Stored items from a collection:
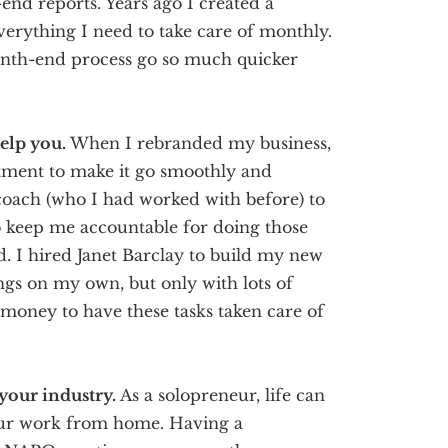
nd reports. Years ago I created a
verything I need to take care of monthly.
onth-end process go so much quicker
help you.
When I rebranded my business,
stment to make it go smoothly and
s coach (who I had worked with before) to
o keep me accountable for doing those
ed. I hired Janet Barclay to build my new
ings on my own, but only with lots of
money to have these tasks taken care of
 your industry.
As a solopreneur, life can
 your work from home. Having a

*About this exercise*. Copy each line containing the word "with" from the data.

*Output*.
s coach (who I had worked with before) to
ings on my own, but only with lots of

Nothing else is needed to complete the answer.